Collection entries

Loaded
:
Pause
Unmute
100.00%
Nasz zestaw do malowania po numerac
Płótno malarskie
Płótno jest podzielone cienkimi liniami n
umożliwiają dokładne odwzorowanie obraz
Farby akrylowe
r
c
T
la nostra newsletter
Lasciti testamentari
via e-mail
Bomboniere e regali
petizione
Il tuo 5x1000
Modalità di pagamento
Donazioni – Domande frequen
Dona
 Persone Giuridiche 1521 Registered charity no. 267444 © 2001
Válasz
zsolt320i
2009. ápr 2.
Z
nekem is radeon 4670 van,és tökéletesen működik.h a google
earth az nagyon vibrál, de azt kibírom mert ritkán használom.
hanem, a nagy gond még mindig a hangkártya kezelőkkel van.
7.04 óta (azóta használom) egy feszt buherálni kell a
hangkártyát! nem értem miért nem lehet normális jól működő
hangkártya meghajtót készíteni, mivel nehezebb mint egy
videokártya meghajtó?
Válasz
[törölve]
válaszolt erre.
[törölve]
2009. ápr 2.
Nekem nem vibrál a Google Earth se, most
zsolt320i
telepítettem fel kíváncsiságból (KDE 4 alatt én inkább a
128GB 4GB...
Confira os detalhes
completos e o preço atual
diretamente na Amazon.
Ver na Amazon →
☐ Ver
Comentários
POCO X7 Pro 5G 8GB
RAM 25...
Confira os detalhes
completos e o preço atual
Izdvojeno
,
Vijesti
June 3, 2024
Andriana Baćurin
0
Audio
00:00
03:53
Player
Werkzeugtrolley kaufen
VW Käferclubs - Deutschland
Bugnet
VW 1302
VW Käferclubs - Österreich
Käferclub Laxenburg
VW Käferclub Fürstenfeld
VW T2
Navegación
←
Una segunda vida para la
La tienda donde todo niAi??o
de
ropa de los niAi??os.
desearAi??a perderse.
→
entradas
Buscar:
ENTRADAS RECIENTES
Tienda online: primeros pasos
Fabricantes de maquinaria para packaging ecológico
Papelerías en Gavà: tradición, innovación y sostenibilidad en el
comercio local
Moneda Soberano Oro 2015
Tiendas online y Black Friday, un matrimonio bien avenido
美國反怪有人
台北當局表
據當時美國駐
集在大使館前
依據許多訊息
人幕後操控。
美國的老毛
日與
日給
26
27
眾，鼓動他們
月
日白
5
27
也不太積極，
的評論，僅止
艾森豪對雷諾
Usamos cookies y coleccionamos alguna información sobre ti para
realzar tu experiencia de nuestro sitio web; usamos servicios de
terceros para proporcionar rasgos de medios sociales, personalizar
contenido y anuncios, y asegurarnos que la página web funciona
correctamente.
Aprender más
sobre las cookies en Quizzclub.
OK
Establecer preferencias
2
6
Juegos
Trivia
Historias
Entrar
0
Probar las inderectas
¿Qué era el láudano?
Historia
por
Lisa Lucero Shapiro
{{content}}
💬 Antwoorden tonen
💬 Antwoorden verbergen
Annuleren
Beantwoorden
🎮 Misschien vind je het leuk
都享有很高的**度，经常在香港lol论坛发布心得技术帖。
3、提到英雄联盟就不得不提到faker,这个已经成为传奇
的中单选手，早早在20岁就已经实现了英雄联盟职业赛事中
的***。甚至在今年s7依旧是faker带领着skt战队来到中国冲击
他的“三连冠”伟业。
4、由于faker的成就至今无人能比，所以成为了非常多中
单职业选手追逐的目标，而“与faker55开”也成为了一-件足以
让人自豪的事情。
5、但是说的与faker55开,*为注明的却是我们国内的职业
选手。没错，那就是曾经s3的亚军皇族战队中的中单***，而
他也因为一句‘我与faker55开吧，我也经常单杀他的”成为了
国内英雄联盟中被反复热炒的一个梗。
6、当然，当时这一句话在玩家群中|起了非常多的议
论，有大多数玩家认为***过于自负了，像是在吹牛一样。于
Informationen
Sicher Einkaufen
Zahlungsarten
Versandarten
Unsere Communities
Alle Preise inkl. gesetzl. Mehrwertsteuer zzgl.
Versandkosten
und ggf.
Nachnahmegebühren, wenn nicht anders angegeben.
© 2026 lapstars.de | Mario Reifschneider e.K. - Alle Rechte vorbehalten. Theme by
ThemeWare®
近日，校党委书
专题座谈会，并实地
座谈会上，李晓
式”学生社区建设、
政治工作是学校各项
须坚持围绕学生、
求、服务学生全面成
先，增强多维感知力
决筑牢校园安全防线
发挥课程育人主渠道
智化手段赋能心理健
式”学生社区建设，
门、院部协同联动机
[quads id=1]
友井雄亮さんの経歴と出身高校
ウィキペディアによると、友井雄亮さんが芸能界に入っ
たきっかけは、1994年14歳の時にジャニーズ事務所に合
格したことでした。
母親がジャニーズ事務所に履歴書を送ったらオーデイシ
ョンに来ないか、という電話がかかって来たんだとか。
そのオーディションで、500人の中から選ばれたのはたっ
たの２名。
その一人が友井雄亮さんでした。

**WHAT YOU SHOULD DO:** What you output should match every line above exactly.

**RESPONSE TO THE TASK:**
Loaded
:
Pause
Unmute
100.00%
Nasz zestaw do malowania po numerac
Płótno malarskie
Płótno jest podzielone cienkimi liniami n
umożliwiają dokładne odwzorowanie obraz
Farby akrylowe
r
c
T
la nostra newsletter
Lasciti testamentari
via e-mail
Bomboniere e regali
petizione
Il tuo 5x1000
Modalità di pagamento
Donazioni – Domande frequen
Dona
 Persone Giuridiche 1521 Registered charity no. 267444 © 2001
Válasz
zsolt320i
2009. ápr 2.
Z
nekem is radeon 4670 van,és tökéletesen működik.h a google
earth az nagyon vibrál, de azt kibírom mert ritkán használom.
hanem, a nagy gond még mindig a hangkártya kezelőkkel van.
7.04 óta (azóta használom) egy feszt buherálni kell a
hangkártyát! nem értem miért nem lehet normális jól működő
hangkártya meghajtót készíteni, mivel nehezebb mint egy
videokártya meghajtó?
Válasz
[törölve]
válaszolt erre.
[törölve]
2009. ápr 2.
Nekem nem vibrál a Google Earth se, most
zsolt320i
telepítettem fel kíváncsiságból (KDE 4 alatt én inkább a
128GB 4GB...
Confira os detalhes
completos e o preço atual
diretamente na Amazon.
Ver na Amazon →
☐ Ver
Comentários
POCO X7 Pro 5G 8GB
RAM 25...
Confira os detalhes
completos e o preço atual
Izdvojeno
,
Vijesti
June 3, 2024
Andriana Baćurin
0
Audio
00:00
03:53
Player
Werkzeugtrolley kaufen
VW Käferclubs - Deutschland
Bugnet
VW 1302
VW Käferclubs - Österreich
Käferclub Laxenburg
VW Käferclub Fürstenfeld
VW T2
Navegación
←
Una segunda vida para la
La tienda donde todo niAi??o
de
ropa de los niAi??os.
desearAi??a perderse.
→
entradas
Buscar:
ENTRADAS RECIENTES
Tienda online: primeros pasos
Fabricantes de maquinaria para packaging ecológico
Papelerías en Gavà: tradición, innovación y sostenibilidad en el
comercio local
Moneda Soberano Oro 2015
Tiendas online y Black Friday, un matrimonio bien avenido
美國反怪有人
台北當局表
據當時美國駐
集在大使館前
依據許多訊息
人幕後操控。
美國的老毛
日與
日給
26
27
眾，鼓動他們
月
日白
5
27
也不太積極，
的評論，僅止
艾森豪對雷諾
Usamos cookies y coleccionamos alguna información sobre ti para
realzar tu experiencia de nuestro sitio web; usamos servicios de
terceros para proporcionar rasgos de medios sociales, personalizar
contenido y anuncios, y asegurarnos que la página web funciona
correctamente.
Aprender más
sobre las cookies en Quizzclub.
OK
Establecer preferencias
2
6
Juegos
Trivia
Historias
Entrar
0
Probar las inderectas
¿Qué era el láudano?
Historia
por
Lisa Lucero Shapiro
{{content}}
💬 Antwoorden tonen
💬 Antwoorden verbergen
Annuleren
Beantwoorden
🎮 Misschien vind je het leuk
都享有很高的**度，经常在香港lol论坛发布心得技术帖。
3、提到英雄联盟就不得不提到faker,这个已经成为传奇
的中单选手，早早在20岁就已经实现了英雄联盟职业赛事中
的***。甚至在今年s7依旧是faker带领着skt战队来到中国冲击
他的“三连冠”伟业。
4、由于faker的成就至今无人能比，所以成为了非常多中
单职业选手追逐的目标，而“与faker55开”也成为了一-件足以
让人自豪的事情。
5、但是说的与faker55开,*为注明的却是我们国内的职业
选手。没错，那就是曾经s3的亚军皇族战队中的中单***，而
他也因为一句‘我与faker55开吧，我也经常单杀他的”成为了
国内英雄联盟中被反复热炒的一个梗。
6、当然，当时这一句话在玩家群中|起了非常多的议
论，有大多数玩家认为***过于自负了，像是在吹牛一样。于
Informationen
Sicher Einkaufen
Zahlungsarten
Versandarten
Unsere Communities
Alle Preise inkl. gesetzl. Mehrwertsteuer zzgl.
Versandkosten
und ggf.
Nachnahmegebühren, wenn nicht anders angegeben.
© 2026 lapstars.de | Mario Reifschneider e.K. - Alle Rechte vorbehalten. Theme by
ThemeWare®
近日，校党委书
专题座谈会，并实地
座谈会上，李晓
式”学生社区建设、
政治工作是学校各项
须坚持围绕学生、
求、服务学生全面成
先，增强多维感知力
决筑牢校园安全防线
发挥课程育人主渠道
智化手段赋能心理健
式”学生社区建设，
门、院部协同联动机
[quads id=1]
友井雄亮さんの経歴と出身高校
ウィキペディアによると、友井雄亮さんが芸能界に入っ
たきっかけは、1994年14歳の時にジャニーズ事務所に合
格したことでした。
母親がジャニーズ事務所に履歴書を送ったらオーデイシ
ョンに来ないか、という電話がかかって来たんだとか。
そのオーディションで、500人の中から選ばれたのはたっ
たの２名。
その一人が友井雄亮さんでした。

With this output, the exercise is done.